Ainda eram os anos 90, a concorrência dos gibis radicais, violentos e cheios de adrenalina da Image da época era BEM forte, e a Casa das Ideias pensou: pô, talvez a gente pudesse experimentar algo neste caminho. Aí, criaram um selo que estava cronologicamente fora da continuidade oficial da editora, o Marvel Knights, e “licenciaram”, com total liberdade editorial, pra Event Comics de Joe Quesada e Jimmy Palmiotti. Originalmente, tavam nas mãos deles Demolidor, Justiceiro, Pantera Negra e Os Inumanos.
No fim, a Marvel acertou NO ALVO. Tá bom, não é como se eles tivessem acertado TODAS as iniciativas (afinal, por exemplo, antes de Garth Ennis chegar ao Justiceiro, eles se permitiram lançar AQUELA fase do Frank Castle matador celestial que pelamadrugada). Mas vejam o caso de O Diabo da Guarda, a passagem do cineasta Kevin Smith pelo Demolidor — além de ser uma história maravilhosa, ajudou a revitalizar o interesse do público pelo Homem Sem Medo e trouxe uma nova leva de jovens fãs pro personagem. O mesmo vale pra linda pegada que Christopher Priest deu ao Pantera Negra.
O fato aqui é que estas histórias, mais livres da cronologia opressora da Casa das Ideias, um pouco mais sombrias e violentas, passaram a ser interessantes válvulas de escape e tubo de ensaio para personagens maiores. Bastava aplicar o selo Marvel Knights em cima e, pronto, tava liberado. A coisa toda durou lindamente até 2013, com mais de 300 números publicados, com experimentações que se estenderam para uma série de outros medalhões da casa (como o Homem-Aranha, que ganhou um thriller de ação pelas mãos de Mark Millar).
O Universo Ultimate só existiria graças aos Marvel Knights, provando que dava pra ousar um pouco mais fora dos GRILHÕES OPRESSORES da tradicional cronologia do universo 616. E com todo o prestígio que ganhou lá dentro, Quesada virou editor-chefe da editora e, mais tarde, tornou-se o atual e popular Chief Creative Officer da Marvel Entertainment.
Agora, 20 anos depois, mais do que apenas celebrar durante a edição 2018 da San Diego Comic-Con, a editora anunciou, dentro de um pequeno evento fechado apenas para distribuidores, que a linha deve voltar ainda este ano. Ou, bom, quase isso. “Eu vou ser o showrunner desta nova coisa que estamos fazendo”, revelou o roteirista Donny Cates, elogiado recentemente por seus trabalhos à frente dos gibis do Venom e do Thanos (no qual, aliás, lançou a versão cósmica/futura do Motoqueiro Fantasma da qual os fãs gostaram tanto que acabou ganhando HQ própria) e que, segundo consta, está ampliando seu contrato de exclusividade com a empresa justamente pra cuidar deste projeto.

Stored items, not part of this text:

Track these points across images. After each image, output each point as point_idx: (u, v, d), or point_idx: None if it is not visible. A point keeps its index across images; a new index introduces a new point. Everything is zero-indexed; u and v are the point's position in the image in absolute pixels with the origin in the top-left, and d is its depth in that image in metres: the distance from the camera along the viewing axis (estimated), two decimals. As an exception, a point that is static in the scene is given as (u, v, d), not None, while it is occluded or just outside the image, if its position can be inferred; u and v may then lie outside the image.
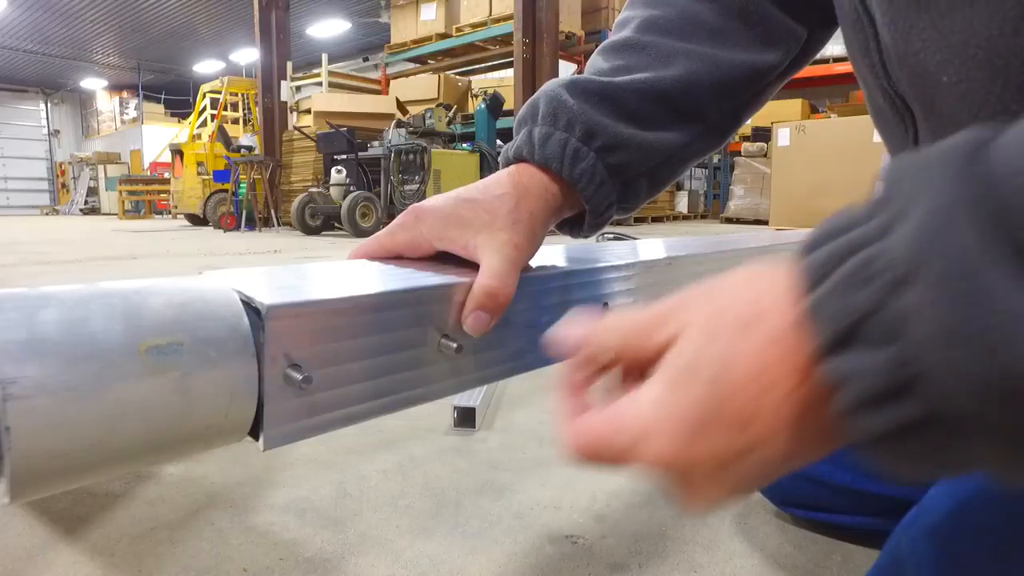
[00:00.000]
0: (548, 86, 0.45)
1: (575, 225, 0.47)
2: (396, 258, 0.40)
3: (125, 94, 17.90)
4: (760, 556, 0.62)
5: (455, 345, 0.35)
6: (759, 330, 0.21)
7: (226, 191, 7.06)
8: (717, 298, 0.23)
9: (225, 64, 15.81)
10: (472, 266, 0.37)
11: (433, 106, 6.06)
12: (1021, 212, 0.16)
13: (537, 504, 0.71)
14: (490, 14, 6.60)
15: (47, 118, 19.23)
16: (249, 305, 0.29)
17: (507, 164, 0.44)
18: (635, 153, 0.44)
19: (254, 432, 0.30)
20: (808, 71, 7.36)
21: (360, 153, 5.58)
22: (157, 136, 15.26)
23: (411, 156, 5.22)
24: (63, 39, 14.05)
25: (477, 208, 0.38)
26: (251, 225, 6.70)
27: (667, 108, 0.45)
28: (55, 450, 0.24)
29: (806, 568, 0.60)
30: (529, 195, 0.40)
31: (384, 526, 0.66)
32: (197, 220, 8.13)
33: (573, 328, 0.26)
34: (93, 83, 17.79)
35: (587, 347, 0.25)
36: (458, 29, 6.94)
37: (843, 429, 0.20)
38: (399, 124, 5.54)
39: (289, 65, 7.26)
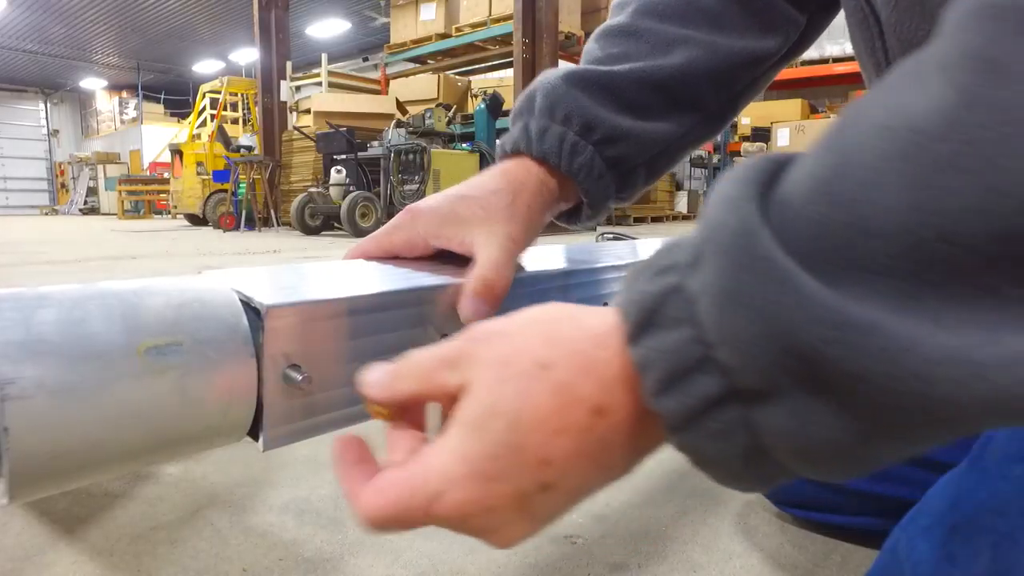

Embora tenha sido recebido, no evento, como uma “ressurreição” da linha, não deve ser nada tão radical — pelo menos, não agora. Tudo começa em novembro, modesto, com o lançamento da edição MK20 #1. A imagem de divulgação, sob o traço do nosso Mike Deodato Jr., indica que teremos o retorno dos quatro personagens originais da linha (pra quem não sacou, o sujeito do lado direito, bem abaixo do Justiceiro, é o Karnak, dos Inumanos, em seu visual mais recente e “arrojado”), naquela pegada bem “somos das ruas e vamos meter a bica na bandidagem”.
Coates está pessoalmente reunindo os times criativos, começando inicialmente por ele (claro) e mais três nomes confirmados: Tini Howard (Hack/Slash), Matthew Rosenberg (Multiple Man) e Vita Ayala (Supergirl).